Ben, burada, bakın, 2012 yılında evladımı kaybettim. Sayın Cumhurbaşkanı o dönem Başbakandı, yurt dışındaydı, beni aradı; taziyelerini bildirdi, kendisine şunu söyledim: "Ben acılardan süzülerek geldim, evlat acısının ne olduğunu biliyorum. Sizden tek bir ricam var, bu topraklarda barışı sağlayın. Gelin, bu toprakların azizi olun." Bugün de bunu yeniden seslendiriyorum: Bu toprakların, bu tür, sadece şiddet üzerinden prim yapanlara değil... Gerçekten vicdan sahibi olanların sesi dinlenmelidir.

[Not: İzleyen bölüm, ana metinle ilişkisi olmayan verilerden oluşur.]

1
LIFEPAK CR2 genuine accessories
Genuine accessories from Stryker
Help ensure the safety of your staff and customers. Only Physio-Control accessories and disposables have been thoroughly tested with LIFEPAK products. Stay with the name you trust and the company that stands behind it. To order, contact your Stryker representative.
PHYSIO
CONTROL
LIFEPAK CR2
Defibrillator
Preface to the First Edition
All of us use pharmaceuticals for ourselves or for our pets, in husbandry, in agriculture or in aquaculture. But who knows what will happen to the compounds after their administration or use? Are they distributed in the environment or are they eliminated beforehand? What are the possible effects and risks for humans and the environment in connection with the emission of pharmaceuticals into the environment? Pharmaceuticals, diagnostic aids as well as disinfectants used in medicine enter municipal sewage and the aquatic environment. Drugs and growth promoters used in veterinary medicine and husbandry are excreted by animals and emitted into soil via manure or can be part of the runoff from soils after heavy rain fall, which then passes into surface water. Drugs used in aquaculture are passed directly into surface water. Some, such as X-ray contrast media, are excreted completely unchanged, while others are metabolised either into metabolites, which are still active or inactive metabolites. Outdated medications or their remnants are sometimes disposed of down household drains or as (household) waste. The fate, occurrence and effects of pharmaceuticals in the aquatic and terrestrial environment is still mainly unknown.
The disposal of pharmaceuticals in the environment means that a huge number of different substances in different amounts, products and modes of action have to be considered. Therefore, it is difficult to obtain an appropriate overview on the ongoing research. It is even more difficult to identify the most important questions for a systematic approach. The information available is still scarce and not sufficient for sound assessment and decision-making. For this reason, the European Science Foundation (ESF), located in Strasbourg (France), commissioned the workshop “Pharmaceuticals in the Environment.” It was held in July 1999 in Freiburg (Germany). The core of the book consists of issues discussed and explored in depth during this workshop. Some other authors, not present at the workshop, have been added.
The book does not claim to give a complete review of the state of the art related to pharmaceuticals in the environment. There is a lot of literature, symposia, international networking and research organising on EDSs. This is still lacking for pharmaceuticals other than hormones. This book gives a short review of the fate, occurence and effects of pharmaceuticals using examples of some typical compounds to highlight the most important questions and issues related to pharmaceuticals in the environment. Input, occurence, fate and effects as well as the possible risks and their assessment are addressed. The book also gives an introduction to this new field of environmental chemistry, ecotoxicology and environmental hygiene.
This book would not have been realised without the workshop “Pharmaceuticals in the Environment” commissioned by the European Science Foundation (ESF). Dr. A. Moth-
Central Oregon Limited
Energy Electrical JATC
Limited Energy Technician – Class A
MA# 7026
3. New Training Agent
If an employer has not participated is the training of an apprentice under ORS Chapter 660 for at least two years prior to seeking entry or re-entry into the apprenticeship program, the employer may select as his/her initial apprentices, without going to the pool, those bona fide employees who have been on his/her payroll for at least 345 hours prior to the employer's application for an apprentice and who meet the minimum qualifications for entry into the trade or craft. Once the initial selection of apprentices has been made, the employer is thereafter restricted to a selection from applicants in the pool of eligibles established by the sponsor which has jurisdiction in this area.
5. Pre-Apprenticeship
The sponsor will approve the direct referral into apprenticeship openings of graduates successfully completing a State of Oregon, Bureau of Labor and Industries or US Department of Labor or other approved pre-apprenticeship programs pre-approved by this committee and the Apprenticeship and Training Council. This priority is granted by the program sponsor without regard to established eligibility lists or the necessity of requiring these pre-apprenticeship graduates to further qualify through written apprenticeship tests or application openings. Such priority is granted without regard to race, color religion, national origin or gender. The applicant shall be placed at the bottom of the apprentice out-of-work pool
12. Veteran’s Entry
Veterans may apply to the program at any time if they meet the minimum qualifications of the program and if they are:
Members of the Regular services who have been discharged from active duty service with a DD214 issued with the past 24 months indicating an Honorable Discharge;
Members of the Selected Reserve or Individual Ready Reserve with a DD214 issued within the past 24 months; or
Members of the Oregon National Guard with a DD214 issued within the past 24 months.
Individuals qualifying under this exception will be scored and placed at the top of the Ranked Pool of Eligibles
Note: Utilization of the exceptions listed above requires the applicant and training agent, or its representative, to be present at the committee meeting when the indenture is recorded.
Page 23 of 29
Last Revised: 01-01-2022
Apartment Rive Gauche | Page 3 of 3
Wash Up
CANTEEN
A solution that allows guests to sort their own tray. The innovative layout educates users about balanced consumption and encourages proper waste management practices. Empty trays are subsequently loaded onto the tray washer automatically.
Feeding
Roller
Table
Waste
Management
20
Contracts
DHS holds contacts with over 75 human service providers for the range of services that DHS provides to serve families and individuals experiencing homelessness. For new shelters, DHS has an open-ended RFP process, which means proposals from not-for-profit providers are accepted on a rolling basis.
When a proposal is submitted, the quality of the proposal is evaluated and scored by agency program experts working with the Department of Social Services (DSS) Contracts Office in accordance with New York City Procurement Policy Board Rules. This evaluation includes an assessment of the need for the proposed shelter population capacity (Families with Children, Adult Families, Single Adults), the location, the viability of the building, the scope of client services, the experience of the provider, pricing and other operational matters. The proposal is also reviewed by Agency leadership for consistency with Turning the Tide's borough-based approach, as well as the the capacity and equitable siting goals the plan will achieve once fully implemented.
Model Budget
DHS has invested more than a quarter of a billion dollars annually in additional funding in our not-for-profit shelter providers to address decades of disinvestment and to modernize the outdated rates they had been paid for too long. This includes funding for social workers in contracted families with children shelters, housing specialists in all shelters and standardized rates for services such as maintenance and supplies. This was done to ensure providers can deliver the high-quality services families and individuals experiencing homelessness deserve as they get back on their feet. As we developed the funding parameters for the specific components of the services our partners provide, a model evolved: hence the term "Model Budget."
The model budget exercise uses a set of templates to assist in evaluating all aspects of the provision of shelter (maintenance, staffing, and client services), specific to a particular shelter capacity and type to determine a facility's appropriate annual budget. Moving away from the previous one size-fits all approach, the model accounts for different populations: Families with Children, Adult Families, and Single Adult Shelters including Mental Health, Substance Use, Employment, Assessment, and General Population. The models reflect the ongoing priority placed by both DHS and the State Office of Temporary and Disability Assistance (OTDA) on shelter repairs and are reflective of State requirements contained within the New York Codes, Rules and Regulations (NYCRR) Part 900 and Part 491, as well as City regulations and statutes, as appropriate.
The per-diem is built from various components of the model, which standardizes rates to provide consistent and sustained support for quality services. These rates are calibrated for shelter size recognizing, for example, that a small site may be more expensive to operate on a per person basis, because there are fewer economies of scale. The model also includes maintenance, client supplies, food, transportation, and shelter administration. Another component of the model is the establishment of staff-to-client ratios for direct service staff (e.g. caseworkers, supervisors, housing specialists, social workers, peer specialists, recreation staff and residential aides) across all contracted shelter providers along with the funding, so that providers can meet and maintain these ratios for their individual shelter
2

Ve bunlarla birlikte, biz, hayatı gelin, birlikte inşa edelim. Gelin, bu topraklarda kanı ve şiddeti birlikte durduralım. Biz, gerçekten bu konuda samimiyiz. Samimiyetimizle ilgili ne istiyorsanız hodri meydan, gelin...
Sürekli kavga ve şiddeti değil, müzakereyi masaya yatıralım diyor, hepinize saygılar sunuyorum.